Rewrite the listing from the line containing "tournent dans le même sens." through the line containing "Que se passe-t-il avec 4 missio", switching "rivière" to "fleuve" and leaving everything else unchanged. Give only those lines.

Start of Dataset entries

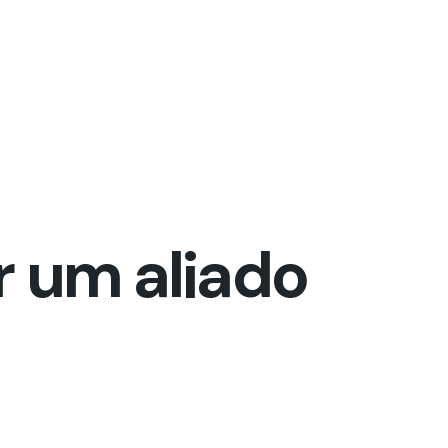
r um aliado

End of Dataset entries
Start of Dataset entries

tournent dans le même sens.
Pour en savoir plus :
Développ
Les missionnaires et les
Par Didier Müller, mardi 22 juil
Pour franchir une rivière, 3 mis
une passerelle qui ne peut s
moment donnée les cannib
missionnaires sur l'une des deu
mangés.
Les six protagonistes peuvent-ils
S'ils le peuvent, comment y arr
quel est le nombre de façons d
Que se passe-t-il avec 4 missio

End of Dataset entries

Answer
tournent dans le même sens.
Pour en savoir plus :
Développ
Les missionnaires et les
Par Didier Müller, mardi 22 juil
Pour franchir une fleuve, 3 mis
une passerelle qui ne peut s
moment donnée les cannib
missionnaires sur l'une des deu
mangés.
Les six protagonistes peuvent-ils
S'ils le peuvent, comment y arr
quel est le nombre de façons d
Que se passe-t-il avec 4 missio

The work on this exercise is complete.